"Howard Waldrop - The Dynasters" - читать интересную книгу автора (Waldrop Howard)


"Uh-oh," said Nunu.

She ran back to the cave as fast as she could through the thick snow, putting
her feet in the holes she'd made coming out.

"Quick!" she said. "Stoop-shouldered guys big jaws coming!"

They grabbed their clubs and pointy sticks and all ran to the top of the cliffs.

Out a ways on the mud and sand ramp that divided the two parts of the Big Water,
which stretched out toward the land far away you could almost see when it was
clear, men were coming. They could see their big jaws this far away, and their
skins flapped around them, dark in the breeze.

Mo counted.

"We more," he said.

"Get 'em," said Ug.

Afterwards, they found that the big jaws belonged to the men themselves, and
admired them. They were large and were out in front of the mouth. Some of the
children wobbled those of the dead ones -- yaga yaga yaga. Their teeth were all
different too, the front ones not as sharp.

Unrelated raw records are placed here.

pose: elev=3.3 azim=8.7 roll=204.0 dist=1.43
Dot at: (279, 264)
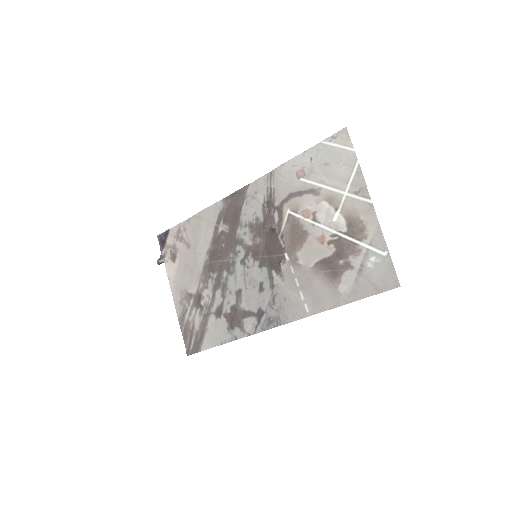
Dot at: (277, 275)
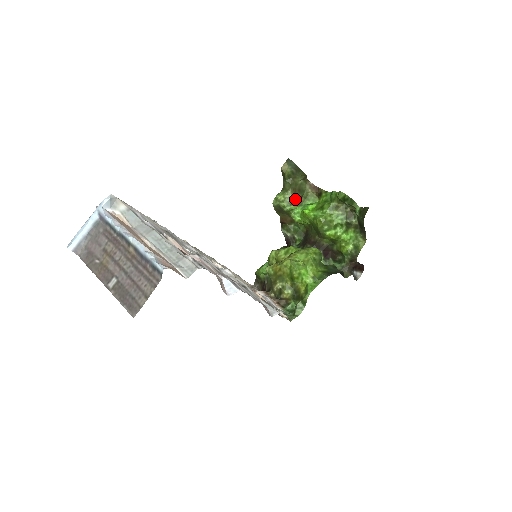
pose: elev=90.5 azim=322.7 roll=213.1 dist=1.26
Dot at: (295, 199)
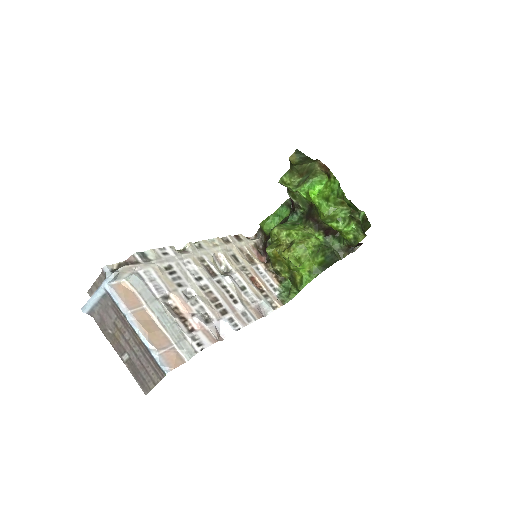
Dot at: (302, 181)
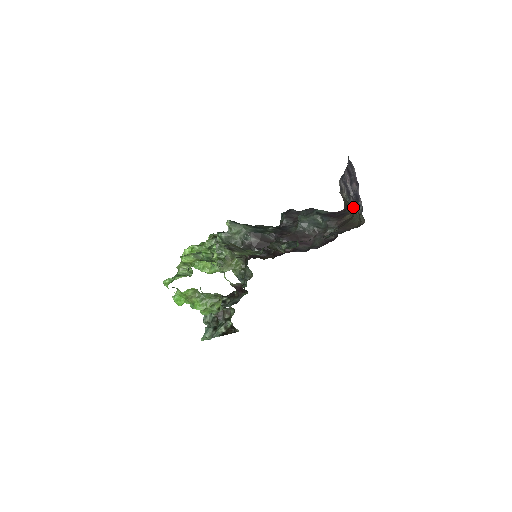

But the skins, which had flapped and fluttered around them while they were
fighting, were not theirs at all. They belonged to dead animals. They could be
taken off the stoop-shouldered men.

Ug wrapped one around himself. After a while he said, "Hey! This warm!"

They rushed to grab them.

Mo was looking at the sandy causeway.

"Next time, bring more," he said, pointing toward the far land. "They tough.
Take long time die."

Ug had two skins wrapped around him. He danced.

"Hey!" he said. "What have supper?"

Nu looked for the bug crawling in the fur of his leg, found it, pinched it to
pieces.

It was his time to watch from the top of the tall cliffs as he had done many
many times before in his youth and early manhood. Now he had children of his
own. The stoop-shouldered guys big jaws never had come back. It had gotten
colder, though there had been a few golden summers in there.